An acoustic set included Ferrone tapping out beats on a mounted tambourine while Campbell and the boys strummed or plinked out intricate harmonies and backups.

Spot and strobe lights were mounted on movable columns that rose and dropped during the songs. With the candle flames tossing animated shadows on the bed-sheet backdrop, Petty dedicated a touching rendition of "Learning To Fly" to the late Grateful Dead founder, Jerry Garcia. "The Waiting" from the album "Hard Promises" took on new life as an acoustic tune while Petty strutted the stage and playfully sneered at the front row. The back-porch country music of "Drug-related Love Song" capped Petty's humor before the band stomped into the emotional "It's Good to Be King."

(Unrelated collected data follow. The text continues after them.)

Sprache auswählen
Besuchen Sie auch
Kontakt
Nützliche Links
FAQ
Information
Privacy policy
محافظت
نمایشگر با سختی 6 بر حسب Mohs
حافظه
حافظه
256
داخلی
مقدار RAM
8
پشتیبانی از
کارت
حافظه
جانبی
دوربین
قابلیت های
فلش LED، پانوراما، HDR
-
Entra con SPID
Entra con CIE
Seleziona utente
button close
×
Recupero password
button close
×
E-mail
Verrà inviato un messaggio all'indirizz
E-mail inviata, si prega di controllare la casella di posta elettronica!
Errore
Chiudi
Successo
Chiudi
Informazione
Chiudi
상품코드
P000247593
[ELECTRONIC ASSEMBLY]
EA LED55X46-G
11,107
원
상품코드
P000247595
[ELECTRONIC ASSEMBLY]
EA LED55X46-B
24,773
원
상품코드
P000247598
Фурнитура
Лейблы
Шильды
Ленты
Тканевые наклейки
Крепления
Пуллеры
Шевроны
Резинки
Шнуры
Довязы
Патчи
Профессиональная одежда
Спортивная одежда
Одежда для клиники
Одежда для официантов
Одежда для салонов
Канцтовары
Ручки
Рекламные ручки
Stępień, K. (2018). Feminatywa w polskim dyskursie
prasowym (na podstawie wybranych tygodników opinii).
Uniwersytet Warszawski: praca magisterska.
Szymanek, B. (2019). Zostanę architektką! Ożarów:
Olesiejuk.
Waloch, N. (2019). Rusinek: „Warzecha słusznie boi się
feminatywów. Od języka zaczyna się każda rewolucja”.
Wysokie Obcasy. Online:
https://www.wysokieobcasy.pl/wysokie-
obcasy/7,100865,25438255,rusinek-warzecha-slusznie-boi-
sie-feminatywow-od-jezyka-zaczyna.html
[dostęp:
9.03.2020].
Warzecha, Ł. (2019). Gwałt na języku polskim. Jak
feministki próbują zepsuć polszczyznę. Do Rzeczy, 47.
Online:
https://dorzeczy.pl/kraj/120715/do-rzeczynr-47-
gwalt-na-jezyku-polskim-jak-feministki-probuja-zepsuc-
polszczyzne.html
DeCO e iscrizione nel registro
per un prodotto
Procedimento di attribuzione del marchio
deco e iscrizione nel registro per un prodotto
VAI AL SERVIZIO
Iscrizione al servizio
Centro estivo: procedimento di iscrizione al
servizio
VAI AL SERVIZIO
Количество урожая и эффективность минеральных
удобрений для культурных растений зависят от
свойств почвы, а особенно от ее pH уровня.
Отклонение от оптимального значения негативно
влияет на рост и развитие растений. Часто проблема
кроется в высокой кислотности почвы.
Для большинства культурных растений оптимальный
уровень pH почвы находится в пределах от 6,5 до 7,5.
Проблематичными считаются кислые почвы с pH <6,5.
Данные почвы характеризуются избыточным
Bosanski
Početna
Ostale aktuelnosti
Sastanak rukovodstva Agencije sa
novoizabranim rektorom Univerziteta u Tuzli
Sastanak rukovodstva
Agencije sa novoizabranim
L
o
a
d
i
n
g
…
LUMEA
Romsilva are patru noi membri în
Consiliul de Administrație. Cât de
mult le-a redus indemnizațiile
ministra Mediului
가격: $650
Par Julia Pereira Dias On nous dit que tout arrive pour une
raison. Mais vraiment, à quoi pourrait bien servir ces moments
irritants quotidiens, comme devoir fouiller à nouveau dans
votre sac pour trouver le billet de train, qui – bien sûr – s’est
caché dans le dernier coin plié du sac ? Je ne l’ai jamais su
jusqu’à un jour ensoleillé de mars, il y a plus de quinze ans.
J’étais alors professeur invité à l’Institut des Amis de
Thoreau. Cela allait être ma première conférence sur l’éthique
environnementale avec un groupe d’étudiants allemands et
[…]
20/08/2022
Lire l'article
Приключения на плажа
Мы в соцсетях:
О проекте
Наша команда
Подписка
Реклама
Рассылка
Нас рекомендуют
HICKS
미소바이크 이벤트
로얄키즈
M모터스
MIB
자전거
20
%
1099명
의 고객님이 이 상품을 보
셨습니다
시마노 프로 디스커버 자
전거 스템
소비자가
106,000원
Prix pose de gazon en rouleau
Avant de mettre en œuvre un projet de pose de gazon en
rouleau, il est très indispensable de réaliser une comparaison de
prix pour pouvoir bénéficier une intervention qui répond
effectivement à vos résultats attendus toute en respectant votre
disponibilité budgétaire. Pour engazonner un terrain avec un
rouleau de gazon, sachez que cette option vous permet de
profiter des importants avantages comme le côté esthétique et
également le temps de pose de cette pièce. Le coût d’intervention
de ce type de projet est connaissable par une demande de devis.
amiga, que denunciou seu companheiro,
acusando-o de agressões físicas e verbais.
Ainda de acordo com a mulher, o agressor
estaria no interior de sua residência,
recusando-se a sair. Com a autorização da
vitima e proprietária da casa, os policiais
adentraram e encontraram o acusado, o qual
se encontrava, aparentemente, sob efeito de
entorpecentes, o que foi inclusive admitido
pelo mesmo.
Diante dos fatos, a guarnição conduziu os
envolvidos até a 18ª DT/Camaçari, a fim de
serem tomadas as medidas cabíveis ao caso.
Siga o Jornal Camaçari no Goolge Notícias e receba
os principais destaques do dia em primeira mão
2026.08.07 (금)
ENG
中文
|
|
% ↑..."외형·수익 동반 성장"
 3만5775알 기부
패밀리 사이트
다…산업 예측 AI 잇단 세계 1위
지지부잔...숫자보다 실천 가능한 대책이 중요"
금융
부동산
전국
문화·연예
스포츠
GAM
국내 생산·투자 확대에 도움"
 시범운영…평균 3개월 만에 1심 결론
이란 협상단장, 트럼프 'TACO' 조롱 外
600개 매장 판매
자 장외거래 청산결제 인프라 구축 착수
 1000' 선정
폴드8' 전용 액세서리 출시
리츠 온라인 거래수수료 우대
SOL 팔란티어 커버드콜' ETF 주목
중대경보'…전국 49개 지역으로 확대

The 1979 hit "Refugee" took the center by storm. While some of the younger fans didn't recognize the power-chord introduction, older Petty veterans latched on every word and note. The punky "Runnin' Down a Dream" ended the set.

The encore featured the bottom heavy "Honey Bee" and "American Girl." Petty's finale was a gentile lullaby - "Goodnight Baby."

For those who missed opening act Pete Droge - shame, shame. Though Droge sounded a lot like Petty during the early years, he and his band, the Perpetual Sinners, cranked out some good and rootsy blues-rock.

"Northern Bound Train," "Sunspot Stopwatch," taken from his debut album "Necktie Second," and the playful "Happy Just to Be Your Man" - a song which the crowd suggested he subtitle "Wolfgang Amadeus Volkswagen" - displayed Droge's love for the blues with an underground twist.

The sassy "If You Don't Love Me, I'll Kill Myself" from the "Dumb & Dumber" soundtrack ended Droge's set to a standing ovation.